**TASK REQUIREMENTS**
Reprint all of the data below exactly as shown and skip every image.
▬▬▬
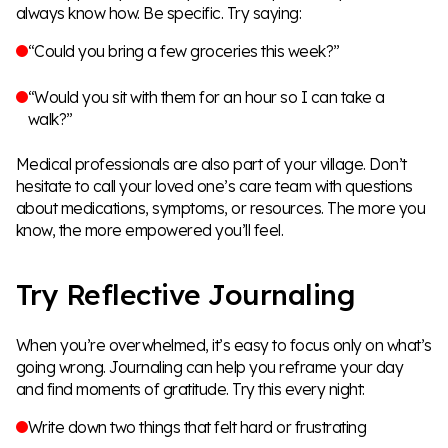
always know how. Be specific. Try saying:
“Could you bring a few groceries this week?”
“Would you sit with them for an hour so I can take a
walk?”
Medical professionals are also part of your village. Don’t
hesitate to call your loved one’s care team with questions
about medications, symptoms, or resources. The more you
know, the more empowered you’ll feel.
Try Reflective Journaling
When you’re overwhelmed, it’s easy to focus only on what’s
going wrong. Journaling can help you reframe your day
and find moments of gratitude. Try this every night:
Write down two things that felt hard or frustrating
▬▬▬
**WRITTEN ANSWER**
always know how. Be specific. Try saying:
“Could you bring a few groceries this week?”
“Would you sit with them for an hour so I can take a
walk?”
Medical professionals are also part of your village. Don’t
hesitate to call your loved one’s care team with questions
about medications, symptoms, or resources. The more you
know, the more empowered you’ll feel.
Try Reflective Journaling
When you’re overwhelmed, it’s easy to focus only on what’s
going wrong. Journaling can help you reframe your day
and find moments of gratitude. Try this every night:
Write down two things that felt hard or frustrating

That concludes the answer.